(Saved data entries)
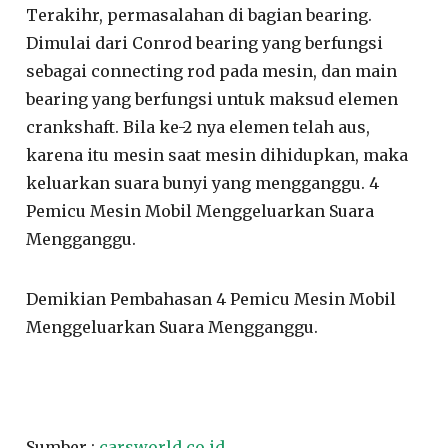
Terakihr, permasalahan di bagian bearing.
Dimulai dari Conrod bearing yang berfungsi
sebagai connecting rod pada mesin, dan main
bearing yang berfungsi untuk maksud elemen
crankshaft. Bila ke-2 nya elemen telah aus,
karena itu mesin saat mesin dihidupkan, maka
keluarkan suara bunyi yang mengganggu. 4
Pemicu Mesin Mobil Menggeluarkan Suara
Mengganggu.
Demikian Pembahasan 4 Pemicu Mesin Mobil
Menggeluarkan Suara Mengganggu.
Sumber :
carsworld co id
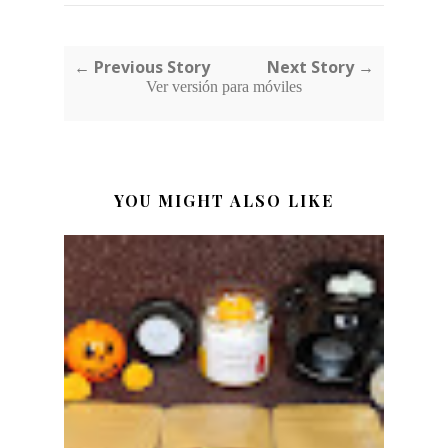
← Previous Story
Next Story →
Ver versión para móviles
YOU MIGHT ALSO LIKE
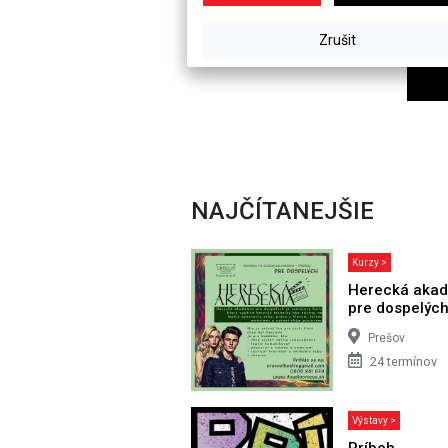
NAJČÍTANEJŠIE
Kurzy >
Herecká aka
pre dospelýc
Prešov
24 termínov
Výstavy >
Príbeh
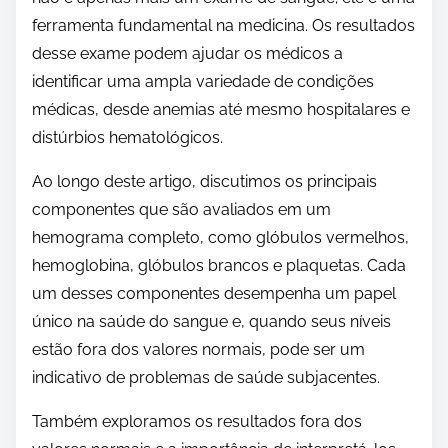
ferramenta fundamental na medicina. Os resultados
desse exame podem ajudar os médicos a
identificar uma ampla variedade de condições
médicas, desde anemias até mesmo hospitalares e
distúrbios hematológicos.
Ao longo deste artigo, discutimos os principais
componentes que são avaliados em um
hemograma completo, como glóbulos vermelhos,
hemoglobina, glóbulos brancos e plaquetas. Cada
um desses componentes desempenha um papel
único na saúde do sangue e, quando seus níveis
estão fora dos valores normais, pode ser um
indicativo de problemas de saúde subjacentes.
Também exploramos os resultados fora dos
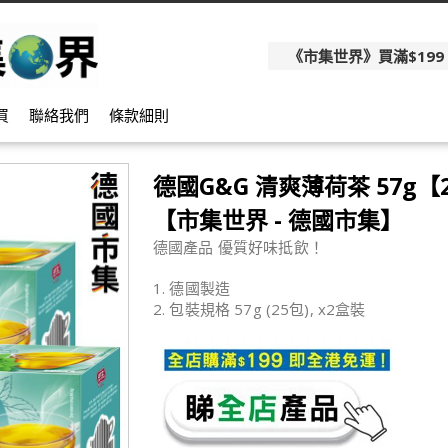
《市集世界》買滿$199
買
聯絡我們
條款細則
德國G&G 清爽薄荷茶 57g
【市集世界 - 德國市集】
德國產品 優質好味抵飲！
1. 德國製造
2. 包裝規格 57g (25包), x2盒裝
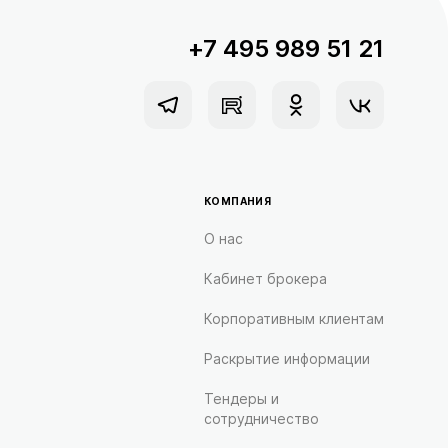
+7 495 989 51 21
КОМПАНИЯ
О нас
Кабинет брокера
Корпоративным клиентам
Раскрытие информации
Тендеры и
сотрудничество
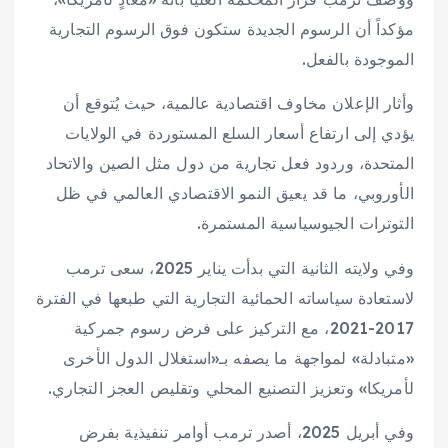
مؤكداً أن الرسوم الجديدة ستكون فوق الرسوم التجارية
الموجودة بالفعل.
وأثار الإعلان مخاوف اقتصادية عالمية، حيث يُتوقع أن
يؤدي إلى ارتفاع أسعار السلع المستوردة في الولايات
المتحدة، وردود فعل تجارية من دول مثل الصين والاتحاد
الأوروبي، ما قد يعيق النمو الاقتصادي العالمي في ظل
التوترات الجيوسياسية المستمرة.
وفي ولايته الثانية التي بدأت يناير 2025، سعى ترمب
لاستعادة سياساته الحمائية التجارية التي طبعها في الفترة
2017-2021، مع التركيز على فرض رسوم جمركية
«متبادلة» لمواجهة ما يصفه بـ«استغلال الدول الأخرى
لأمريكا» وتعزيز التصنيع المحلي وتقليص العجز التجاري.
وفي أبريل 2025، أصدر ترمب أوامر تنفيذية بفرض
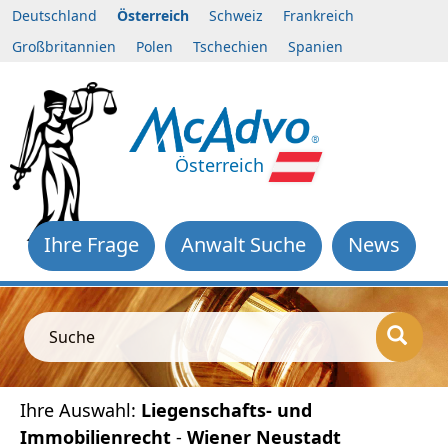
Deutschland
Österreich
Schweiz
Frankreich
Großbritannien
Polen
Tschechien
Spanien
Österreich
Ihre Frage
Anwalt Suche
News
Suche
Ihre Auswahl:
Liegenschafts- und
Immobilienrecht
-
Wiener Neustadt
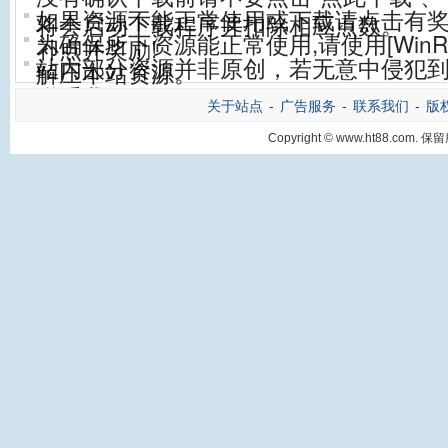
如果资源不能正常使用或下载请点击有
将会启动下载程序并扣除相应点数。
为确保所下资源能正常使用,请使用[WinRA
补点并奖励!
站内部分资源并非原创，若无意中侵犯到
解压本站资源。
联系我们。
关于站点
-
广告服务
-
联系我们
-
版
Copyright © www.ht88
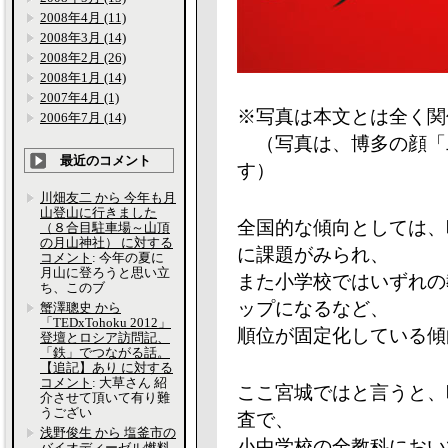
2008年4月 (11)
2008年3月 (14)
2008年2月 (26)
2008年1月 (14)
2007年4月 (1)
※写真は本文とは全く関
2006年7月 (14)
（写真は、博多の顔「
最近のコメント
す）
川畑友二 から 今年も月
山登山に行きました
全国的な傾向としては、
（８合目駐車場～山頂
の月山神社） に対する
に課題がみられ、
コメント
: 今年の夏に
月山に登ろうと思い立
また小学校ではいずれの
ち、このブ
ップになるなど、
蟹澤聰史 から
「TEDxTohoku 2012」
順位が固定化している傾
登壇とロシア訪問記、
「鉄」でつながる話。
【追記】あり に対する
コメント
: 大草さん 紹
ここ宮城ではと言うと、
介させて頂いて有り難
うござい
査で、
浅野俊生 から 塩釜市の
小中学校の全教科におい
バイオディーゼル燃料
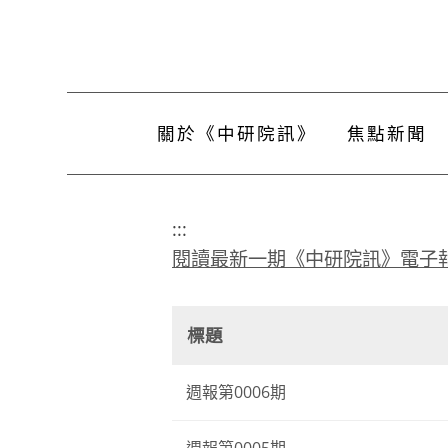
關於《中研院訊》
焦點新聞
:::
閱讀最新一期《中研院訊》電子
標題
週報第0006期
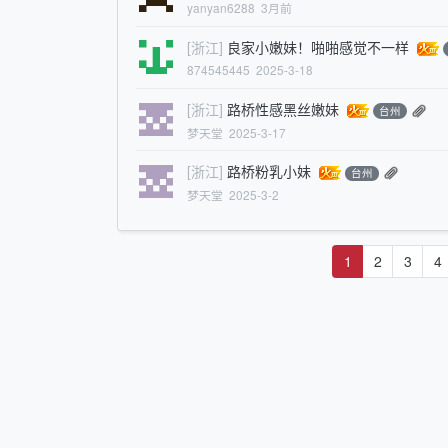
yanyan6288
3月前
[浙江]
良家小嫩妹！啪啪感觉不一样
874545445
2025-3-18
[浙江]
路桥性感黑丝嫩妹
台州
梦天堂
2025-3-17
[浙江]
路桥粉乳小妹
台州
梦天堂
2025-3-2
1
2
3
4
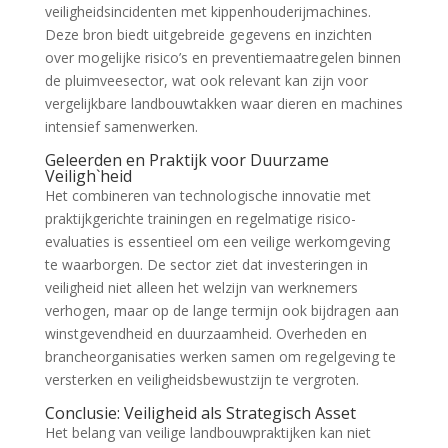
veiligheidsincidenten met kippenhouderijmachines.
Deze bron biedt uitgebreide gegevens en inzichten
over mogelijke risico’s en preventiemaatregelen binnen
de pluimveesector, wat ook relevant kan zijn voor
vergelijkbare landbouwtakken waar dieren en machines
intensief samenwerken.
Geleerden en Praktijk voor Duurzame
Veiligh`heid
Het combineren van technologische innovatie met
praktijkgerichte trainingen en regelmatige risico-
evaluaties is essentieel om een veilige werkomgeving
te waarborgen. De sector ziet dat investeringen in
veiligheid niet alleen het welzijn van werknemers
verhogen, maar op de lange termijn ook bijdragen aan
winstgevendheid en duurzaamheid. Overheden en
brancheorganisaties werken samen om regelgeving te
versterken en veiligheidsbewustzijn te vergroten.
Conclusie: Veiligheid als Strategisch Asset
Het belang van veilige landbouwpraktijken kan niet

• WHAT YOU ARE ASKED TO DO:
What lines in the data include the string "componentes"? Copy each one.

• WORKED SOLUTION:
componentes que são avaliados em um
um desses componentes desempenha um papel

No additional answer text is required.